La cerradura, completamente invisible a los ojos de cualquiera excepto los suyos, respondía únicamente a su magia. Solo él podía abrirla, y cualquier intento de forzarla activaría una serie de trampas mágicas que dejarían a cualquiera atrapado en una red de energía, paralizado y a merced de su castigo.
—Eso debería mantener a los idiotas alejados —dijo, satisfecho, mientras la caja terminaba de formarse por completo frente a él.
No había necesidad de pasos adicionales. En cuestión de segundos, su caja fuerte estaba lista para ser utilizada. Automáticamente, comenzó a fluir el dinero hacia ella. Cada moneda que los empleados recibían se depositaba mágicamente dentro, asegurando que Dante no tuviera que preocuparse por el control manual del flujo de efectivo.

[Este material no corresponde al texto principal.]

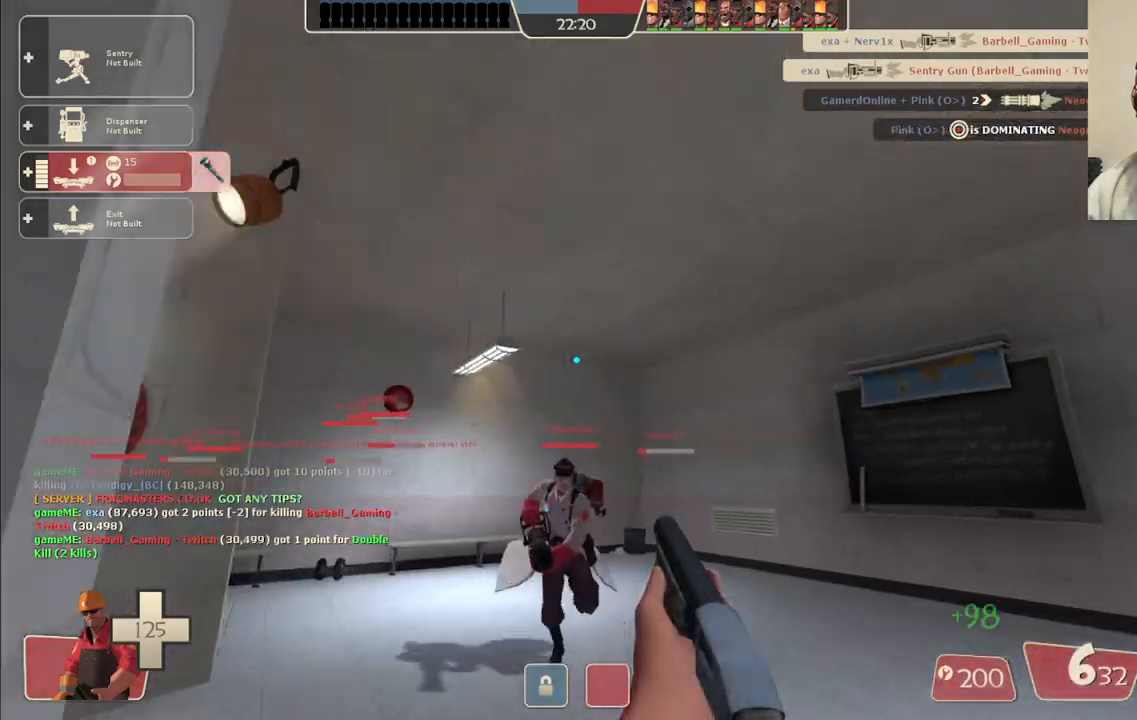
{"dt_ms": 500, "buttons": [], "left_stick": "up", "right_stick": "center", "events": [[117, "right_stick", "left"], [233, "right_stick", "center"]]}
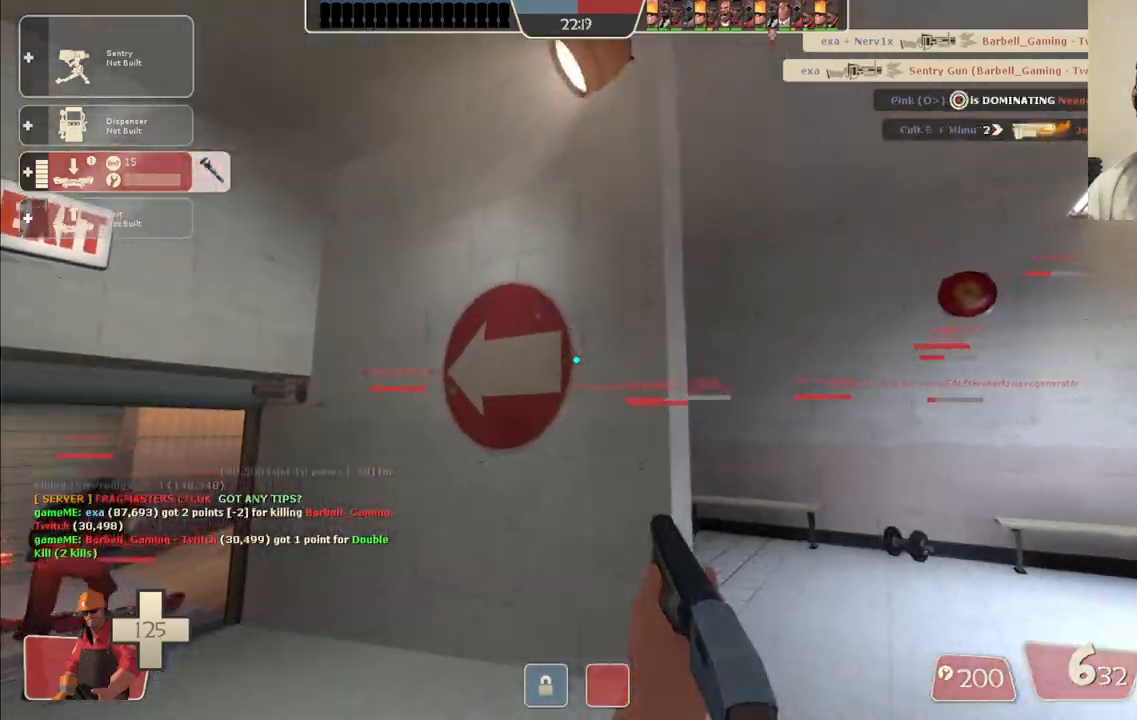
{"dt_ms": 500, "buttons": ["R2"], "left_stick": "up-left", "right_stick": "center", "events": [[33, "DPAD_LEFT", "down"], [100, "DPAD_LEFT", "up"], [383, "left_stick", "up-left"], [417, "R2", "down"]]}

El sistema era perfecto: las monedas desaparecían del mostrador y reaparecían dentro de la caja fuerte, completamente seguras. Y si alguien intentaba acceder sin su permiso, las trampas dentro de la caja los atraparían antes de que siquiera pudieran reaccionar.
Dante se quedó mirando su creación por unos momentos, admirando la simplicidad y la elegancia de su diseño. Era la mejor caja fuerte del mundo, no solo por lo impenetrable que era, sino porque nadie más que él sabía que existía.
—Todo está bajo control ahora —dijo en voz baja, antes de darse la vuelta y regresar a su oficina, satisfecho de haber solucionado el problema sin el menor esfuerzo.
Desde ese momento, Dante supo que su negocio no solo sería lucrativo, sino completamente impenetrable. No habría errores, no habría robos, y él seguiría acumulando riquezas mientras el sistema trabajaba por sí solo.